Pro Art & Co and  Santara Sviesa UK Club are organising a seminar at the House of Commons on the Legacy of Magna Carta on the European and World Democracies, reflecting on the principal influences of the Great Charter of Liberties and the following set of charters in the UK, on the similar democratic processes and civil rights elsewher

Magna Carta’s historic role and importance is symbolic today. Nevertheless it linked European medieval kingdoms through influences of the Charters of Liberties on their laws, which aimed to limit the power of the ruling classes and to give more rights to people, constituted through greater civil liberties, which eventually led to changes in the political systems and instituted democracy as the ruling principle of governing.

Debate to follow.

The participating lecturers in this seminar are from the UK and other European countries, who will bring their experiences and knowledge on democratic processes and the historical importance of Magna Carta.

The participating lecturers in this seminar who will bring their experiences and knowledge on democratic processes and historical importance of Magna Carta are:

  Rosalie Rivett, CEO Women Diplomatic Service

   Lord Malcolm Pearson, Baron Pearson of Rannoch

  Egidijus Aleksandravičius, Professor of History at Vytautas Magnus University in Kaunas, Lithuania

Information about other participating lecturers will follow.

 Entrance: Free

 Registration required.    E-mail

The Magna Carta (originally known as the Charter of Liberties) of 1215, written in iron gall ink on parchment in medieval Latin, using standard abbreviations of the period, authenticated with the Great Seal of King John.

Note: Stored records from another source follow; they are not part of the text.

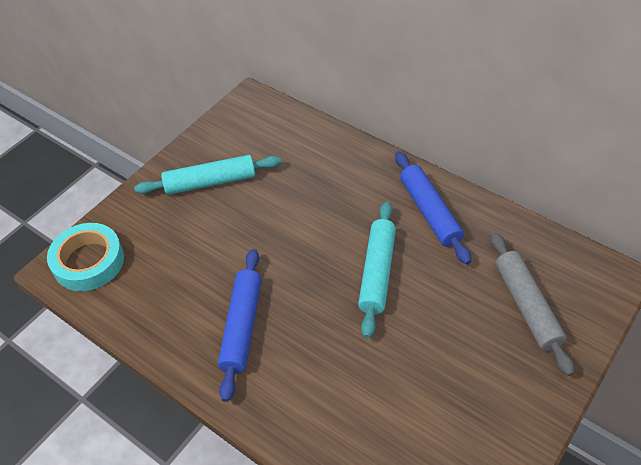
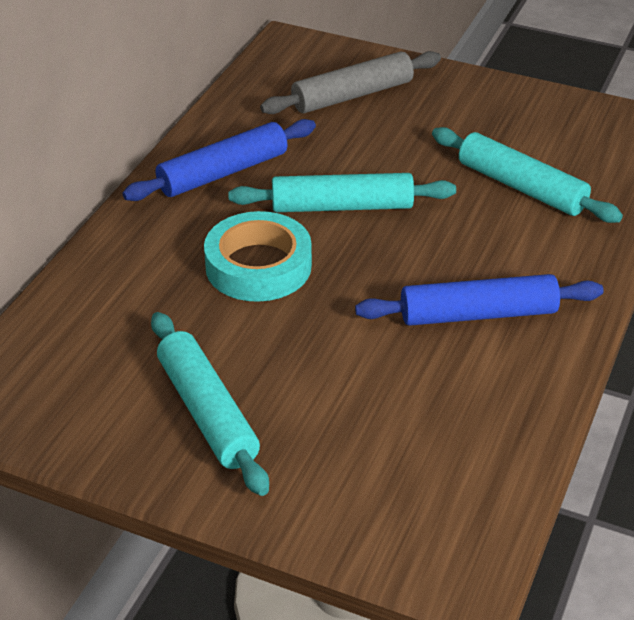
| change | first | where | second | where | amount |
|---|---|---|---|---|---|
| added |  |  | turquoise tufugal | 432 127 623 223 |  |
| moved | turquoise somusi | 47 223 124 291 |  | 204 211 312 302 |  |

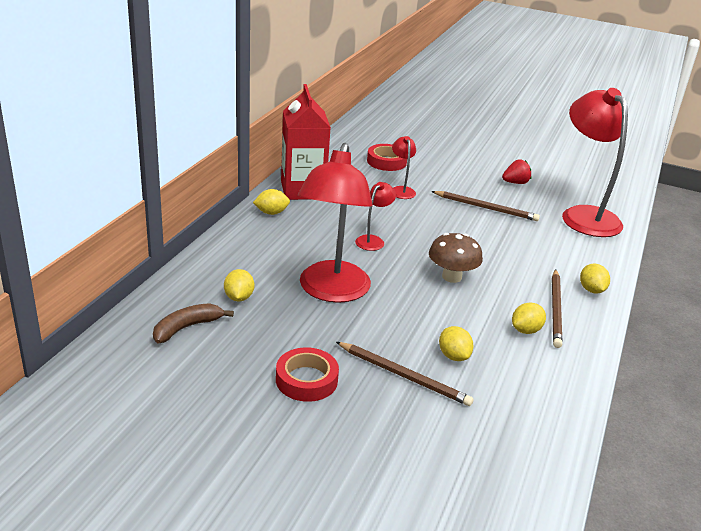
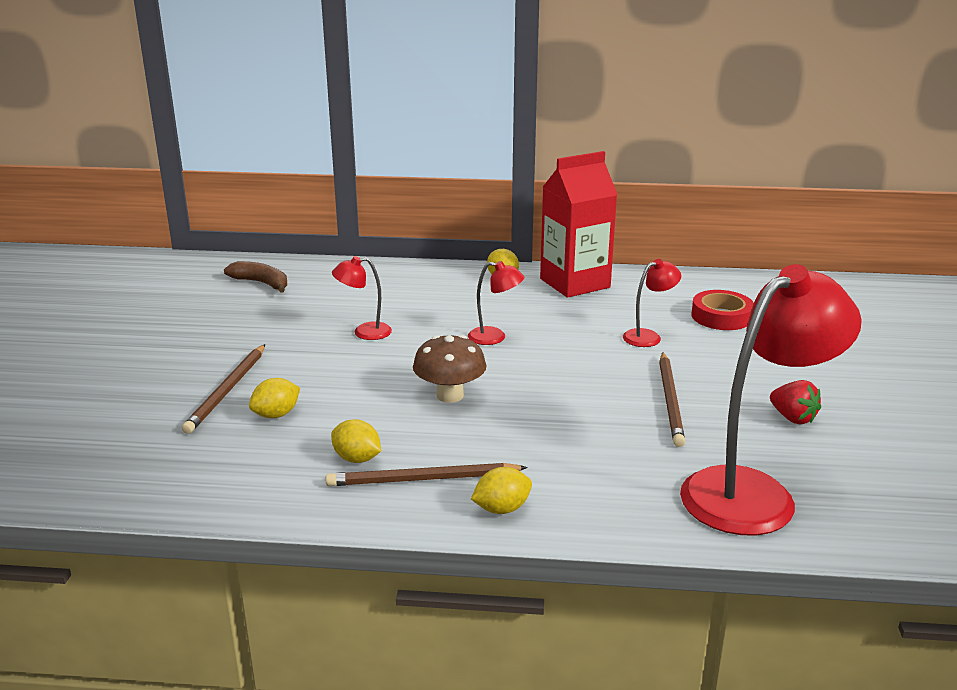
| change | first | where | second | where | amount |
|---|---|---|---|---|---|
| removed | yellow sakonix | 224 269 254 302 |  |  |  |
| removed | red somusi | 276 347 339 402 |  |  |  |
| resized | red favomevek | 298 143 373 303 |  | 332 256 392 340 | x0.45 |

Magna Carta Magna Carta Libertatum (the Great Charter of the Liberties) is the first of a series of constitutional charters in English law implemented from 1215 onwards. It was negotiated between King John of England and a group of revolted barons and signed at Runnymede on Thames on 15th June 1215. The Archbishop of Canterbury drafted it in order to make peace between the opposing parties. It included the protection of church rights, protection for the barons from illegal imprisonment, access to prompt justice, and limitations on feudal payments to the Crown. The council of 25 barons had been elected to realize it. The charter was annulled by Pope Innocent III, because it failed to be put in practice and led to the First Barons’ War.

“The charter became part of English political life and was typically renewed by each monarch in turn, although as time went by and the fledgling English Parliament passed new laws, it lost some of its practical significance. At the end of the 16th century there was an upsurge in interest in Magna Carta. Lawyers and historians at the time believed that there was an ancient English constitution, going back to the days of the Anglo-Saxons, that protected individual English freedoms. They argued that the Norman invasion of 1066 had overthrown these rights, and that Magna Carta had been a popular attempt to restore them, making the charter an essential foundation for the contemporary powers of Parliament and legal principles.

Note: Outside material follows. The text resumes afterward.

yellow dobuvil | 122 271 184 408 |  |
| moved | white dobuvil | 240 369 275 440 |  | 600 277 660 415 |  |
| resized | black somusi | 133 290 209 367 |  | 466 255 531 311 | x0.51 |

The political myth of Magna Carta and its protection of ancient personal liberties persisted after the Glorious Revolution of 1688  (overthrowing King James II of England, VII of Scotland and II of Ireland by a union of English Parliamentarians joined by William of Orange),  until well into the 19th century. It influenced the early American colonists in the Thirteen Colonies and the formation of the American Constitution in 1789, which became the supreme law of the land in the new republic of the United States. Research by Victorian historians showed that the original 1215 charter had concerned the medieval relationship between the monarch and the barons, rather than the rights of ordinary people, but the charter remained a powerful, iconic document, even after almost all of its content was repealed from the statute books in the 19th and 20th centuries. Magna Carta still forms an important symbol of liberty today,”  (Wikipedia)

Today, four exemplifications of the original 1215 charter remain in existence, held by the British Library and the cathedrals of Lincoln and Salisbury.